##### Records for the exercise
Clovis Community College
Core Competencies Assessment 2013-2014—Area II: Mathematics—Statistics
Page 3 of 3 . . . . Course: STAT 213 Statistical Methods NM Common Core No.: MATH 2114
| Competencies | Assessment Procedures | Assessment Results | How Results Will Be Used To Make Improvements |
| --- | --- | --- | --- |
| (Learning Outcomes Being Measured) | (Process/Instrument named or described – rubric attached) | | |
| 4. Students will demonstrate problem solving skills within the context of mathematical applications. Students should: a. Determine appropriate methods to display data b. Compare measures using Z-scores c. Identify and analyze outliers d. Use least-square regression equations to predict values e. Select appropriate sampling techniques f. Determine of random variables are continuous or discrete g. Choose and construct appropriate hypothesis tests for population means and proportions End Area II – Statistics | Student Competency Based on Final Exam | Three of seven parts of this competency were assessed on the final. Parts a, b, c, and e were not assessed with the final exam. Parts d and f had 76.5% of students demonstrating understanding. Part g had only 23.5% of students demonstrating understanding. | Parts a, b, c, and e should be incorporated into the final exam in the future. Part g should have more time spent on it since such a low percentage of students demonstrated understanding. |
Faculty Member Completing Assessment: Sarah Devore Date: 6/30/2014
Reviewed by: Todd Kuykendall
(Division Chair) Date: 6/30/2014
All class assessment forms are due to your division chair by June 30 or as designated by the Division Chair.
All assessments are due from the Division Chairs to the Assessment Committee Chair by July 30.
##########
##### Records for the exercise
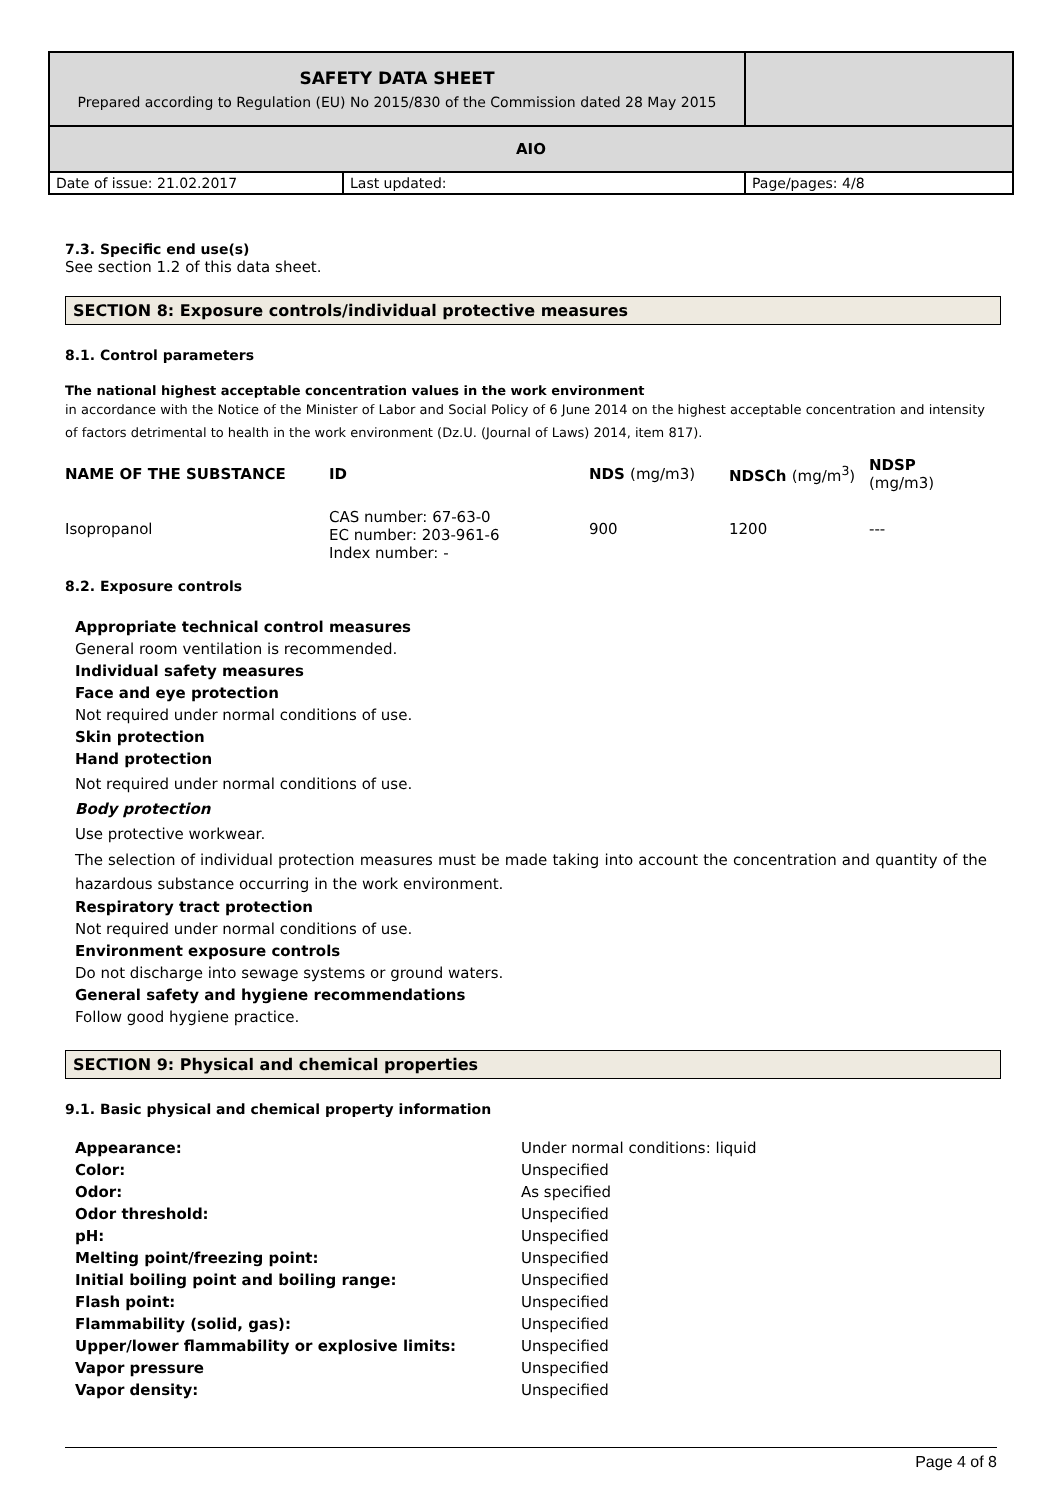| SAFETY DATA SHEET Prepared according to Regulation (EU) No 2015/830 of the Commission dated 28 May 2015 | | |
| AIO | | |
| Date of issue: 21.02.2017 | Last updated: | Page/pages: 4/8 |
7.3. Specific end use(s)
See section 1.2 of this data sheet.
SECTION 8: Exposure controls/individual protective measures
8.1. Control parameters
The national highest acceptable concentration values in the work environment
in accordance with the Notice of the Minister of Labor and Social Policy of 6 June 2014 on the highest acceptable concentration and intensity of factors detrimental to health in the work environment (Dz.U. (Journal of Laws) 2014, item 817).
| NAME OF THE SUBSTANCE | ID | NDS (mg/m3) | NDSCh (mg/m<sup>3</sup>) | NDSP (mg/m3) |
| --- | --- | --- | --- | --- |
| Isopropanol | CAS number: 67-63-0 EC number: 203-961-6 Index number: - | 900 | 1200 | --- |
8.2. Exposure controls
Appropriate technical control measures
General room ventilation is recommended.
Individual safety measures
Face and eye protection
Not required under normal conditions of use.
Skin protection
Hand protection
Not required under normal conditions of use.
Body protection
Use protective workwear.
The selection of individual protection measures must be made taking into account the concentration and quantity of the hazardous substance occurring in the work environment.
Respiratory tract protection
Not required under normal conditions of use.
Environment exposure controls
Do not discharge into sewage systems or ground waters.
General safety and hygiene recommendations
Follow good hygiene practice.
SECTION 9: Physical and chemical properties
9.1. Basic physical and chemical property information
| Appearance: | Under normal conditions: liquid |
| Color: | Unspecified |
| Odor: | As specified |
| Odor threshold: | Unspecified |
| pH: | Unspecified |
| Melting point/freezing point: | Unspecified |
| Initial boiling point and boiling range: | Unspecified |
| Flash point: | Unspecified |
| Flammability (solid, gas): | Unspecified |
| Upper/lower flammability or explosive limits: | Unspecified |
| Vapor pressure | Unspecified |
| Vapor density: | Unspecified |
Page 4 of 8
##########
##### Records for the exercise
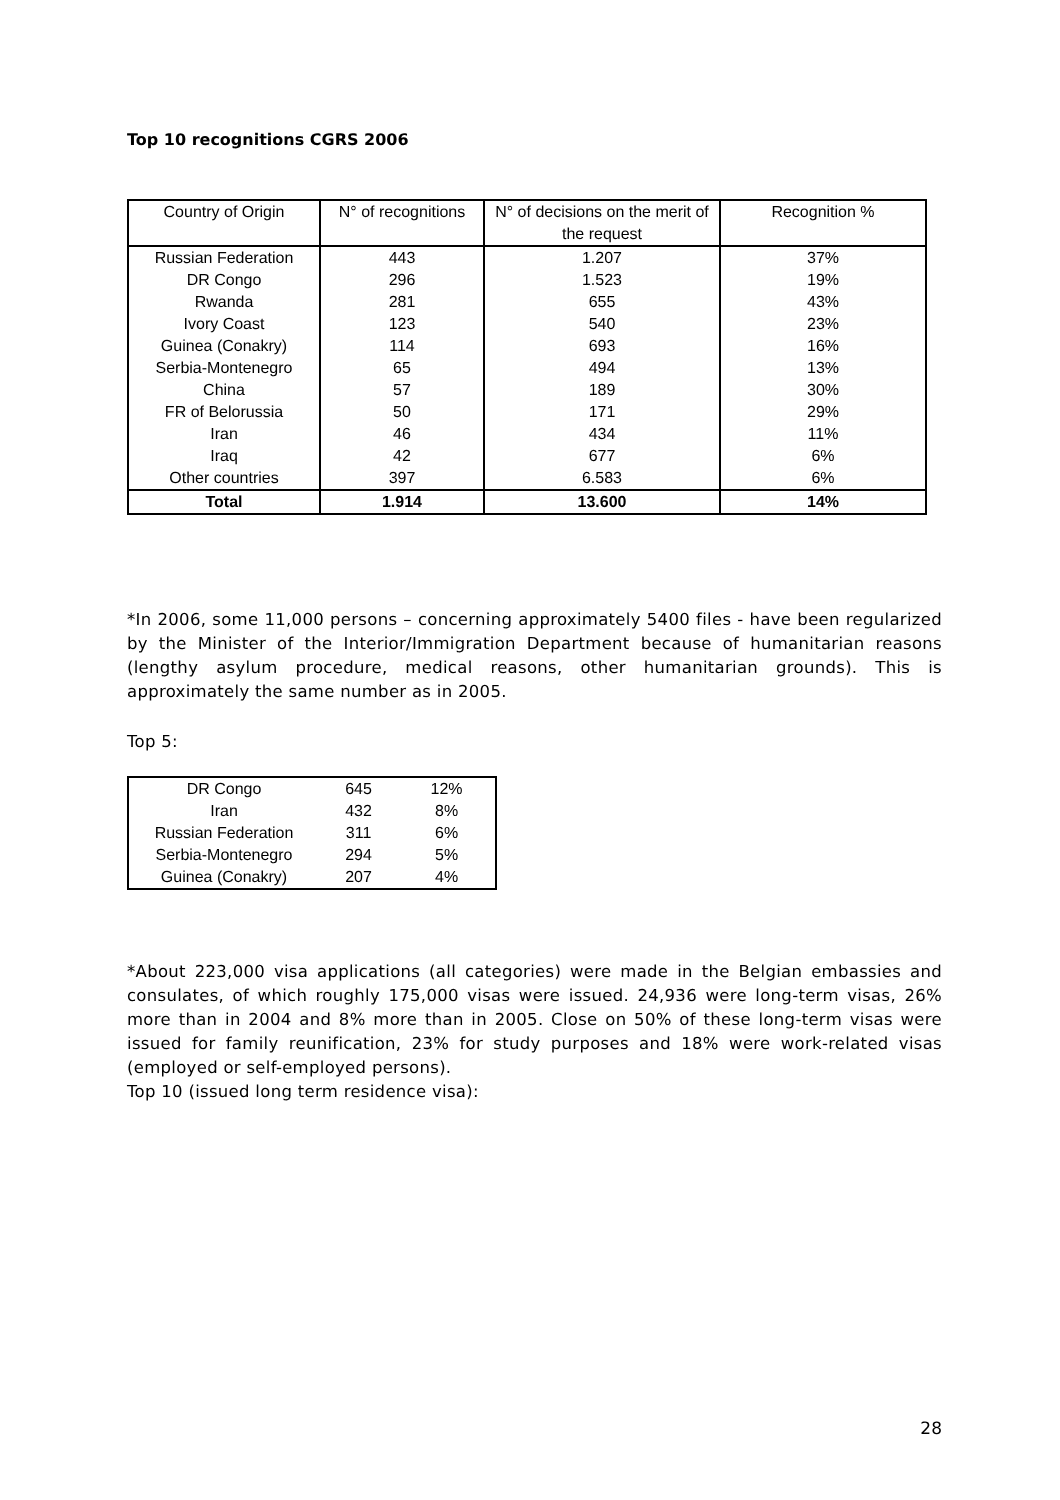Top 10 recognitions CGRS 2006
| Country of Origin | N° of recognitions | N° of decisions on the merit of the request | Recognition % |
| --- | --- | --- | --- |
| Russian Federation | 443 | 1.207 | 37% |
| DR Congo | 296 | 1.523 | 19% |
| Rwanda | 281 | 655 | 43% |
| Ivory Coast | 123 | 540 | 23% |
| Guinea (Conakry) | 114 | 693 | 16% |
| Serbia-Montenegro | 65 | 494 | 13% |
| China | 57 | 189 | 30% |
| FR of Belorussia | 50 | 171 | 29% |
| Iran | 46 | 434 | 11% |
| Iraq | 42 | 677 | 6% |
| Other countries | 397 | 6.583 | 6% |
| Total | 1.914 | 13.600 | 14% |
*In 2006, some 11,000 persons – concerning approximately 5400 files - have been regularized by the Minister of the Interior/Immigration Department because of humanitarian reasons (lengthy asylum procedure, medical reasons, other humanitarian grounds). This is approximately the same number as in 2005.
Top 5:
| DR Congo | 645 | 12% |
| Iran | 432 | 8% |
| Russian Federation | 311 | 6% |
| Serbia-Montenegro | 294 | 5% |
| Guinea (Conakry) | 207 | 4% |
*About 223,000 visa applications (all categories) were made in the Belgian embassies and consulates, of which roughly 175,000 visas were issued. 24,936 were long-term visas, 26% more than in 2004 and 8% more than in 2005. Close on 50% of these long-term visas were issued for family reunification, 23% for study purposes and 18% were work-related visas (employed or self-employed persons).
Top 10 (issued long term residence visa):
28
##########
▸ Task requirements
What are the lines, exactly as written above, from the line with "conditions: liquid |" to the line with "Page 4 of 8", both included? Output only those.

▸ Written response
| Appearance: | Under normal conditions: liquid |
| Color: | Unspecified |
| Odor: | As specified |
| Odor threshold: | Unspecified |
| pH: | Unspecified |
| Melting point/freezing point: | Unspecified |
| Initial boiling point and boiling range: | Unspecified |
| Flash point: | Unspecified |
| Flammability (solid, gas): | Unspecified |
| Upper/lower flammability or explosive limits: | Unspecified |
| Vapor pressure | Unspecified |
| Vapor density: | Unspecified |
Page 4 of 8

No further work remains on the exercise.